Young children are at high risk of drowning because they can move quickly but do not understand danger. A baby or young child can drown in only 5 centimeters (2 inches) of water. Stay with children at all times when they are near water or in water. Young children most often drown in these water hazards:
- bathtubs or hot tubs
- ditches, ponds, sewage, lagoons, canals
- rivers and lakes
- swimming pools
Safety Tips to Prevent Drowning
- Always stay right beside your child if under age five when he or she is in the bathtub. Do not leave him or her alone, not even for a few seconds.
- Use a small baby bathtub to wash your baby. That way, your baby cannot slip beneath the surface of the water.
- Do not use an infant tub seat. A baby can drown if the seat tips over.
- Do not let children under five into a hot tub, not even with an adult.
- Children can drown and they can also get sick. Water in a hot tub can have a high level of bacteria. The water may also be too hot for your child.
- Cover your hot tub tightly when you are not using it. Your child should not be able to open the hot tub cover.
- Check for water hazards near your home, such as ditches, sewage lagoons, rivers and ponds. Do whatever possible to keep your child safe from the water. For example, if you have a water hazard on your property such as a pond, put a high fence around it so that your child cannot reach it.
- If you have a child under five, do not choose a vacation cottage or campsite that is right on the water.
- Children learn to swim at different ages. Your child always needs close adult supervision when he or she is swimming or playing in water.

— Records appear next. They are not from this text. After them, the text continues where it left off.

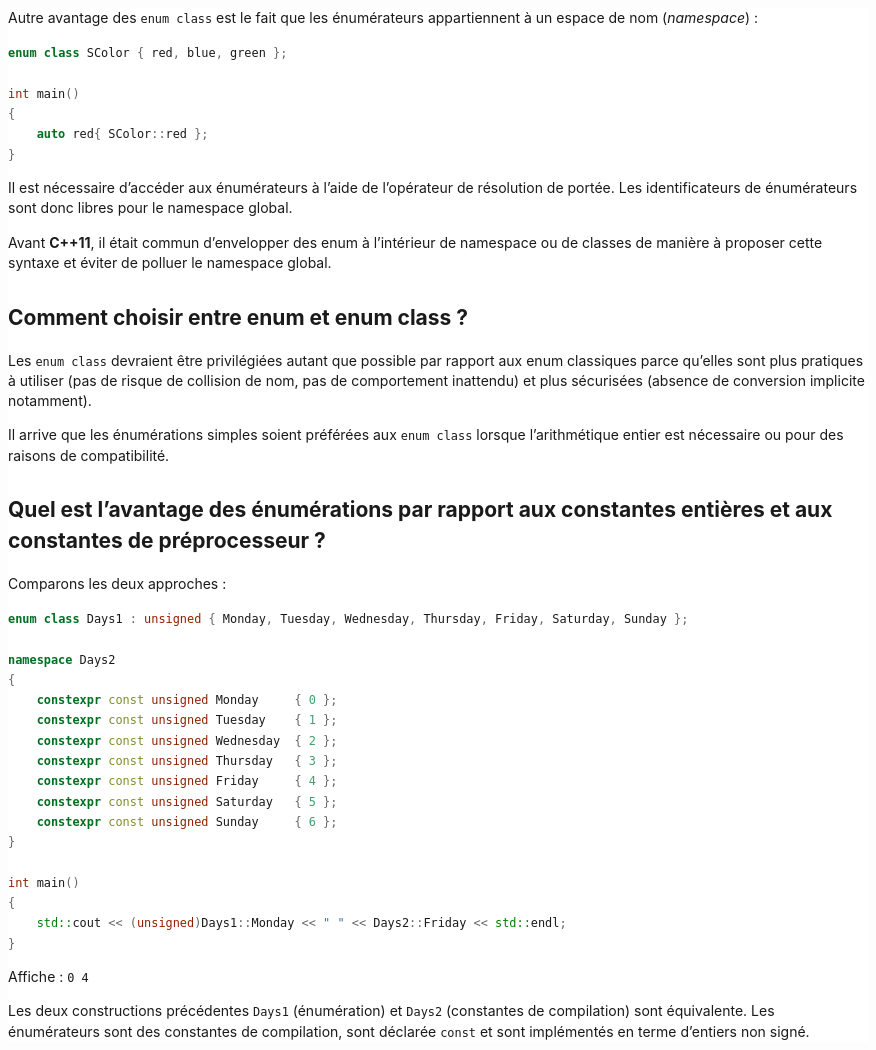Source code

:Autre avantage des ```enum class``` est le fait que les énumérateurs appartiennent à un espace de nom (*namespace*) :
```cpp
enum class SColor { red, blue, green };

int main()
{   
    auto red{ SColor::red };
}
```

Il est nécessaire d’accéder aux énumérateurs à l’aide de l’opérateur de résolution de portée. Les identificateurs de énumérateurs sont donc libres pour le namespace global.

Avant **C++11**, il était commun d’envelopper des enum à l’intérieur de namespace ou de classes de manière à proposer cette syntaxe et éviter de polluer le namespace global.

## Comment choisir entre enum et enum class ?

Les ```enum class``` devraient être privilégiées autant que possible par rapport aux enum classiques parce qu’elles sont plus pratiques à utiliser (pas de risque de collision de nom, pas de comportement inattendu) et plus sécurisées (absence de conversion implicite notamment).

Il arrive que les énumérations simples soient préférées aux ```enum class``` lorsque l’arithmétique entier est nécessaire ou pour des raisons de compatibilité.

## Quel est l’avantage des énumérations par rapport aux constantes entières et aux constantes de préprocesseur ?

Comparons les deux approches :
```cpp
enum class Days1 : unsigned { Monday, Tuesday, Wednesday, Thursday, Friday, Saturday, Sunday };

namespace Days2
{
    constexpr const unsigned Monday     { 0 };
    constexpr const unsigned Tuesday    { 1 };
    constexpr const unsigned Wednesday  { 2 };
    constexpr const unsigned Thursday   { 3 };
    constexpr const unsigned Friday     { 4 };
    constexpr const unsigned Saturday   { 5 };
    constexpr const unsigned Sunday     { 6 };
}

int main()
{
    std::cout << (unsigned)Days1::Monday << " " << Days2::Friday << std::endl;
}
```

Affiche : ```0 4```

Les deux constructions précédentes ```Days1``` (énumération) et ```Days2``` (constantes de compilation) sont équivalente. Les énumérateurs sont des constantes de compilation, sont déclarée ```const``` et sont implémentés en terme d’entiers non signé.
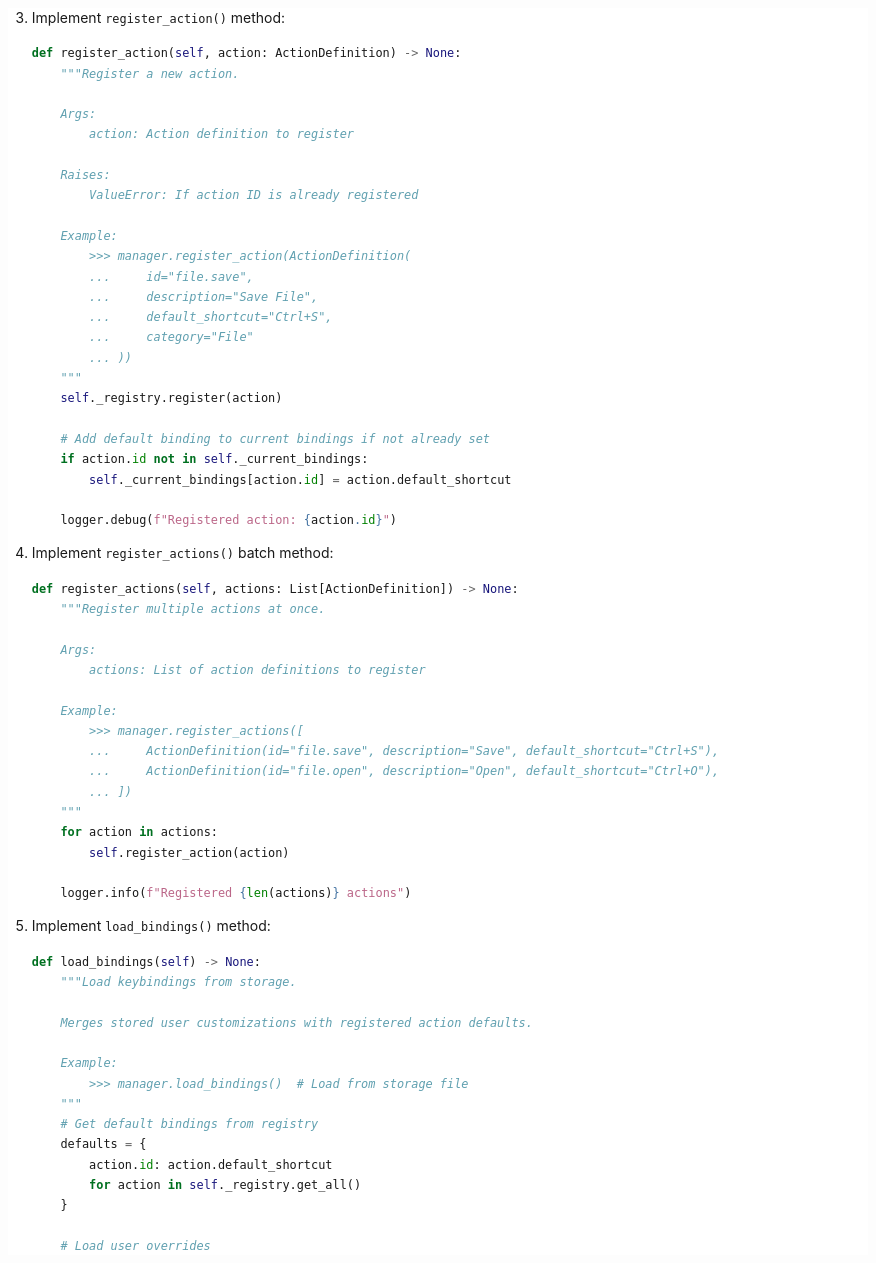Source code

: 3. Implement `register_action()` method:
   ```python
   def register_action(self, action: ActionDefinition) -> None:
       """Register a new action.

       Args:
           action: Action definition to register

       Raises:
           ValueError: If action ID is already registered

       Example:
           >>> manager.register_action(ActionDefinition(
           ...     id="file.save",
           ...     description="Save File",
           ...     default_shortcut="Ctrl+S",
           ...     category="File"
           ... ))
       """
       self._registry.register(action)

       # Add default binding to current bindings if not already set
       if action.id not in self._current_bindings:
           self._current_bindings[action.id] = action.default_shortcut

       logger.debug(f"Registered action: {action.id}")
   ```

4. Implement `register_actions()` batch method:
   ```python
   def register_actions(self, actions: List[ActionDefinition]) -> None:
       """Register multiple actions at once.

       Args:
           actions: List of action definitions to register

       Example:
           >>> manager.register_actions([
           ...     ActionDefinition(id="file.save", description="Save", default_shortcut="Ctrl+S"),
           ...     ActionDefinition(id="file.open", description="Open", default_shortcut="Ctrl+O"),
           ... ])
       """
       for action in actions:
           self.register_action(action)

       logger.info(f"Registered {len(actions)} actions")
   ```

5. Implement `load_bindings()` method:
   ```python
   def load_bindings(self) -> None:
       """Load keybindings from storage.

       Merges stored user customizations with registered action defaults.

       Example:
           >>> manager.load_bindings()  # Load from storage file
       """
       # Get default bindings from registry
       defaults = {
           action.id: action.default_shortcut
           for action in self._registry.get_all()
       }

       # Load user overrides
   ```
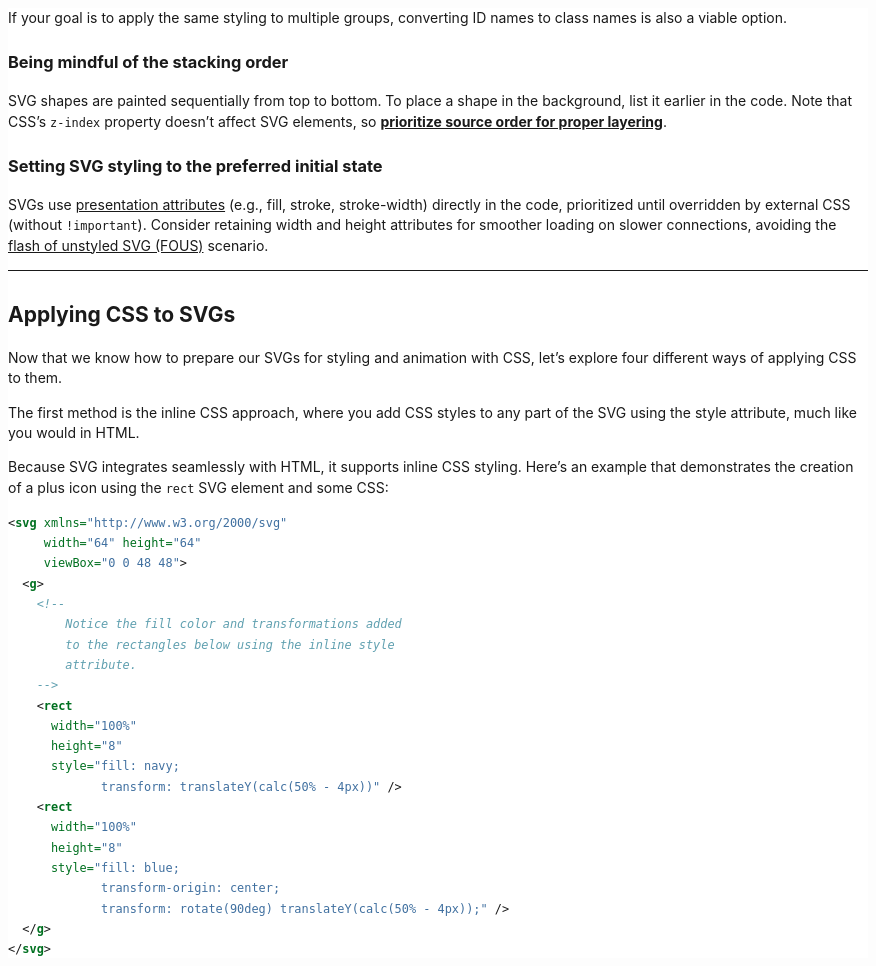 If your goal is to apply the same styling to multiple groups, converting ID names to class names is also a viable option.

### Being mindful of the stacking order

SVG shapes are painted sequentially from top to bottom. To place a shape in the background, list it earlier in the code. Note that CSS’s `z-index` property doesn’t affect SVG elements, so [**prioritize source order for proper layering**](/blog.logrocket.com/css-overlay.md).

### Setting SVG styling to the preferred initial state

SVGs use [<VPIcon icon="fa-brands fa-firefox"/>presentation attributes](https://developer.mozilla.org/en-US/docs/Web/SVG/Attribute/Presentation) (e.g., fill, stroke, stroke-width) directly in the code, prioritized until overridden by external CSS (without `!important`). Consider retaining width and height attributes for smoother loading on slower connections, avoiding the [<VPIcon icon="fas fa-globe"/>flash of unstyled SVG (FOUS)](https://sarasoueidan.com/blog/svg-style-inheritance-and-fousvg/) scenario.

---

## Applying CSS to SVGs

Now that we know how to prepare our SVGs for styling and animation with CSS, let’s explore four different ways of applying CSS to them.

The first method is the inline CSS approach, where you add CSS styles to any part of the SVG using the style attribute, much like you would in HTML.

Because SVG integrates seamlessly with HTML, it supports inline CSS styling. Here’s an example that demonstrates the creation of a plus icon using the `rect` SVG element and some CSS:

```xml
<svg xmlns="http://www.w3.org/2000/svg" 
     width="64" height="64" 
     viewBox="0 0 48 48">
  <g>
    <!-- 
        Notice the fill color and transformations added 
        to the rectangles below using the inline style 
        attribute.
    -->
    <rect
      width="100%"
      height="8"
      style="fill: navy; 
             transform: translateY(calc(50% - 4px))" />
    <rect
      width="100%"
      height="8"
      style="fill: blue;
             transform-origin: center;
             transform: rotate(90deg) translateY(calc(50% - 4px));" />
  </g>
</svg>
```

- Swimming and water safety lessons are important and useful. A good swimming program will teach water safety as well as swimming skills. Check with your local Parks and Recreation department for information on courses in your area.
- Swimming lessons will not necessarily protect your child from drowning. Do not assume that your child will be able to swim without your supervision.
- Hold on to your baby at all times in the water.
- Do not use floating toys such as inner tubes or water wings in water that is deeper that your child’s knees. They give your child a false sense of security.
If you have a swimming pool, make sure that:
- it is completely surrounded by a fence
- check local by-laws for height requirements of the pool fencing. For example, in Stratford, a pool fence must be at least 1.5 metres (5 feet) high
- the fence has a self-closing, self-latching gate
- there is a wireless telephone nearby
- safety equipment is close by, such as a life ring, rope, personal floatation device
- at least one member of your family is trained in first aid and cardiopulmonary resuscitation (CPR).
Personal Floatation Devices
- Make sure your child wears a personal floatation device at all times when he or she is in a boat or on a dock. Check the label to make sure that it is the right size for your child. The personal floatation device should also have a label that says it meets Canadian safety standards.
- For extra safety, put your child in a personal floatation device every time he or she is near water – at the beach, on a dock or by swimming pools.